[IP] "if you are not doing anything wrong, why should you worry about it?"]
-------- Original Message --------
Subject: "if you are not doing anything wrong, why should you worry
about it?"
Date: Sat, 18 Feb 2006 20:38:11 -0800
From: DV Henkel-Wallace <gumby@xxxxxxxxxxxxxxxxxx>
To: David Farber <dave@xxxxxxxxxx>
Dave,
I saw this, indirectly, on Techdirt.
I do feel sorry for the police chief, and for the people of Houston.
But still, it's a pretty scary idea for anyone to raise.
-d
Houston eyes cameras at apartment complexes
http://seattlepi.nwsource.com/national/1110AP_Police_Cameras.html
By PAM EASTON
ASSOCIATED PRESS WRITER
HOUSTON -- Houston's police chief on Wednesday proposed placing
surveillance cameras in apartment complexes, downtown streets,
shopping malls and even private homes to fight crime during a
shortage of police officers.
"I know a lot of people are concerned about Big Brother, but my
response to that is, if you are not doing anything wrong, why should
you worry about it?" Chief Harold Hurtt told reporters Wednesday at a
regular briefing.
Houston is facing a severe police shortage because of too many
retirements and too few recruits, and the city has absorbed 150,000
hurricane evacuees who are filling apartment complexes in crime-
ridden neighborhoods. The City Council is considering a public safety
tax to pay for more officers.
Building permits should require malls and large apartment complexes
to install surveillance cameras, Hurtt said. And if a homeowner
requires repeated police response, it is reasonable to require camera
surveillance of the property, he said.
Scott Henson, director of the American Civil Liberties Union's Police
Accountability Project in Texas, called Hurtt's building-permit
proposal "radical and extreme" and said it may violate the Fourth
Amendment's protections against unreasonable searches.

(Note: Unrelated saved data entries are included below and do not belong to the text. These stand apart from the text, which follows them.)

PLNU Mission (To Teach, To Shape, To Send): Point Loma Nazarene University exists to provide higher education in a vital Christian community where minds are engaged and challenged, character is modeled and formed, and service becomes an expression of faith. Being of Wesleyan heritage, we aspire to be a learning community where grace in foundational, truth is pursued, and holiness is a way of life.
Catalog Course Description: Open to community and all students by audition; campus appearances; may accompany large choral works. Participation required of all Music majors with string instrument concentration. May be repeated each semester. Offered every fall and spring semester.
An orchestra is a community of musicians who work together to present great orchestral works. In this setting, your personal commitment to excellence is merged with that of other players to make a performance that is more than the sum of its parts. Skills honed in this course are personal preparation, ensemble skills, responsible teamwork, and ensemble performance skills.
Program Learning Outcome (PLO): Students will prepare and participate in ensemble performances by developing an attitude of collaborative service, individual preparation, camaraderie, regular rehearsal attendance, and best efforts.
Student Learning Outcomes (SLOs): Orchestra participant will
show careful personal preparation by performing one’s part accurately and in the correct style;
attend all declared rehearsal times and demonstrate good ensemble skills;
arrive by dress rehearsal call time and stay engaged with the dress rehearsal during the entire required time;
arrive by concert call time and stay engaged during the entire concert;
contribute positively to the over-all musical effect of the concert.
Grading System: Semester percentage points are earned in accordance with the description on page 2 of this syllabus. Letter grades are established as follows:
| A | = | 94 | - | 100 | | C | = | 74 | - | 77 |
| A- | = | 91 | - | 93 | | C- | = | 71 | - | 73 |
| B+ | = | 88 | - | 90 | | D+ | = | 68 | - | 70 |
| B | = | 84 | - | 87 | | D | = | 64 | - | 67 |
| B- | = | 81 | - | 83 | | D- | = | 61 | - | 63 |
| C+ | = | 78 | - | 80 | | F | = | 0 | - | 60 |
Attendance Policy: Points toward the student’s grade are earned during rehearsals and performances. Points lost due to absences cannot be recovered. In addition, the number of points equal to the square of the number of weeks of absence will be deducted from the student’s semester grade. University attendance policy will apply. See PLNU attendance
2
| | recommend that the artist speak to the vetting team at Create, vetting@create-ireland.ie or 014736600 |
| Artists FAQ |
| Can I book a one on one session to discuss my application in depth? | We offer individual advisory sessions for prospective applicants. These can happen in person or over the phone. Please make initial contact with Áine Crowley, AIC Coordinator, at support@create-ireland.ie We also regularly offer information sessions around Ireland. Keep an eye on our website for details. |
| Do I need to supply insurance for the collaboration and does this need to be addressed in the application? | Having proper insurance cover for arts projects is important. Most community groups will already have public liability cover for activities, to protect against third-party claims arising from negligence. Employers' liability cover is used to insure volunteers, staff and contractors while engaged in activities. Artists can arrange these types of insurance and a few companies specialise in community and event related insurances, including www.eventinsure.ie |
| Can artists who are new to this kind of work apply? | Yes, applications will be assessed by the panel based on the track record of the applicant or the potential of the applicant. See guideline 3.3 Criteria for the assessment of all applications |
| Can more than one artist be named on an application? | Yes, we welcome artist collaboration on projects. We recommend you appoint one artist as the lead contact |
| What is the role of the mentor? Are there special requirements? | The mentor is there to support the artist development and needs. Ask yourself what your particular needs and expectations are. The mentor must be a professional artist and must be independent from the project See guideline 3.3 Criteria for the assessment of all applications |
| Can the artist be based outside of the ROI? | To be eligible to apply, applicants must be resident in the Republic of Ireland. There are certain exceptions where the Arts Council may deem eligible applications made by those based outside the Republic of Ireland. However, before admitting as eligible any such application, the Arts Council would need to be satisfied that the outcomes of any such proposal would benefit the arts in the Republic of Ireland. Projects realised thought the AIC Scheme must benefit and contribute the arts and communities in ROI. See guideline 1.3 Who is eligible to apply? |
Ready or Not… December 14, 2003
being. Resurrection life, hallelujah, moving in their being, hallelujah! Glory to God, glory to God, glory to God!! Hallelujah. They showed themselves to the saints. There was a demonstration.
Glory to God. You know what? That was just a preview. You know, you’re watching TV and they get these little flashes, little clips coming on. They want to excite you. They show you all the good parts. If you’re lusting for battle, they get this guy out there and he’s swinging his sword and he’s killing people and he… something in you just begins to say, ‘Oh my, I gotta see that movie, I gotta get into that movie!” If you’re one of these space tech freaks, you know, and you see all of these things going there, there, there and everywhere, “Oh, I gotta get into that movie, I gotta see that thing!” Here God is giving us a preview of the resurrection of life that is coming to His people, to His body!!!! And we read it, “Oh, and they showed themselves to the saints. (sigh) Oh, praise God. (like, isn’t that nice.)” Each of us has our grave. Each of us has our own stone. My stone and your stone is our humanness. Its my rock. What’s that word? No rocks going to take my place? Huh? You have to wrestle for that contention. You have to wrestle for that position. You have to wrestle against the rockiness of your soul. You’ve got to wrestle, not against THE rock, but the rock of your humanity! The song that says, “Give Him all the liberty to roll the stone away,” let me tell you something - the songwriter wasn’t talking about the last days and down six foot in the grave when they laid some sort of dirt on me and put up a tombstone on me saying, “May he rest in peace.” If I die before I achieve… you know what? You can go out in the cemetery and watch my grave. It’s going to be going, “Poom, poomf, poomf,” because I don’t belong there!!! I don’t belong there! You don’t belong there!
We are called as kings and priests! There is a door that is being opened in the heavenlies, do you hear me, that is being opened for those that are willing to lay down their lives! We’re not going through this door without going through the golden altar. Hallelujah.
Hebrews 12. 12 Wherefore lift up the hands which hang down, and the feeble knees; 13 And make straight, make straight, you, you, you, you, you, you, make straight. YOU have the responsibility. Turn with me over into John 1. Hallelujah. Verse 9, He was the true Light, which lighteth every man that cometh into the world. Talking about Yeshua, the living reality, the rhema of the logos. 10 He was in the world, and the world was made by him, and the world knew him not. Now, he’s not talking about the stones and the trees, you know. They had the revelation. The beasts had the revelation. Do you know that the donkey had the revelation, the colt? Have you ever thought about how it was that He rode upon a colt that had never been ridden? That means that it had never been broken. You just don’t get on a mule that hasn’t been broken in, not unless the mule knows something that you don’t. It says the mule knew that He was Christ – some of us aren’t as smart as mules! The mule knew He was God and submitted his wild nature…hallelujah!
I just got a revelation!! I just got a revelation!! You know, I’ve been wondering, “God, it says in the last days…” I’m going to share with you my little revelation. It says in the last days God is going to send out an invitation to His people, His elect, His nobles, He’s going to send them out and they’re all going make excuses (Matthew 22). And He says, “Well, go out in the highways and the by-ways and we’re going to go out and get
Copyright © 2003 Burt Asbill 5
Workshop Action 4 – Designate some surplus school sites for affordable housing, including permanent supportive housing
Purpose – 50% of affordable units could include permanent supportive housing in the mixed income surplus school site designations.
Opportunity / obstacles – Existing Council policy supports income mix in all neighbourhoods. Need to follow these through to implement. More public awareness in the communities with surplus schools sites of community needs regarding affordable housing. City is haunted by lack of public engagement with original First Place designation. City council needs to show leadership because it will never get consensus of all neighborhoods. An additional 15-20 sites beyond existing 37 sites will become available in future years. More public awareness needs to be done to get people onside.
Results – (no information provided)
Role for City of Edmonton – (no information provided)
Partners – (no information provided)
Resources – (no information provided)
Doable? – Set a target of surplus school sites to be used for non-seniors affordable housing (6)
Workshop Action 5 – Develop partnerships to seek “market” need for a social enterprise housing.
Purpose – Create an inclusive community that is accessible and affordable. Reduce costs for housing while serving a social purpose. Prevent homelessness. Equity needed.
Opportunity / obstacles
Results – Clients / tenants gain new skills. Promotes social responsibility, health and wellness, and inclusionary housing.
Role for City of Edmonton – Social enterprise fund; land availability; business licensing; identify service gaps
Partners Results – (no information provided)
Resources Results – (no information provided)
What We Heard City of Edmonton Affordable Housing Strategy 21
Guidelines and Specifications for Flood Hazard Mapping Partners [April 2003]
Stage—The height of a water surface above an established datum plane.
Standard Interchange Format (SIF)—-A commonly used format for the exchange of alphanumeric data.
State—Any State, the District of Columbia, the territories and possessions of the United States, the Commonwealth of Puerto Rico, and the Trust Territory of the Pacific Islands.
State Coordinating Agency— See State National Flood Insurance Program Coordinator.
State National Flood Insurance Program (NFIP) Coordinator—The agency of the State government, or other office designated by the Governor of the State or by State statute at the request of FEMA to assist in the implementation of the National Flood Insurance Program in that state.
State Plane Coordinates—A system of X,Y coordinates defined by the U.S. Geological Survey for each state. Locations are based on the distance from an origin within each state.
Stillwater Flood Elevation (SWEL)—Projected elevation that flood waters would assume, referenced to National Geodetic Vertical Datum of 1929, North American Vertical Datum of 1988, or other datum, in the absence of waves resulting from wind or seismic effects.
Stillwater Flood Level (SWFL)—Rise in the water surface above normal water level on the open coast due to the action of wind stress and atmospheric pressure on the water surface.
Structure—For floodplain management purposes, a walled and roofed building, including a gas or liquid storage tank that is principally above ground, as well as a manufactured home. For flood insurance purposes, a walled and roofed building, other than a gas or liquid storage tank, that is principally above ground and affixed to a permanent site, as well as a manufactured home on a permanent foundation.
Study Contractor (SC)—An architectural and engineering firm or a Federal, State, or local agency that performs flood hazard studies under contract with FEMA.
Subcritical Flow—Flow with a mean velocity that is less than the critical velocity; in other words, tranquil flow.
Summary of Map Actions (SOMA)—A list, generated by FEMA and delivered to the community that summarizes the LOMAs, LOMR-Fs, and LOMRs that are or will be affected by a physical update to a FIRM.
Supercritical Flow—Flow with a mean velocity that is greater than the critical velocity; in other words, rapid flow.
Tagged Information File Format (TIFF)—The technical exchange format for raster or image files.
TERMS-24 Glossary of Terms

Andy Teas with the Houston Apartment Association said that although
some would consider cameras an invasion of privacy, "I think a lot of
people would appreciate the thought of extra eyes looking out for them."
Such cameras are costly, Houston Mayor Bill White said, "but on the
other hand we spend an awful lot for patrol presence." He called the
chief's proposal a "brainstorm" rather than a decision.
The program would require City Council approval.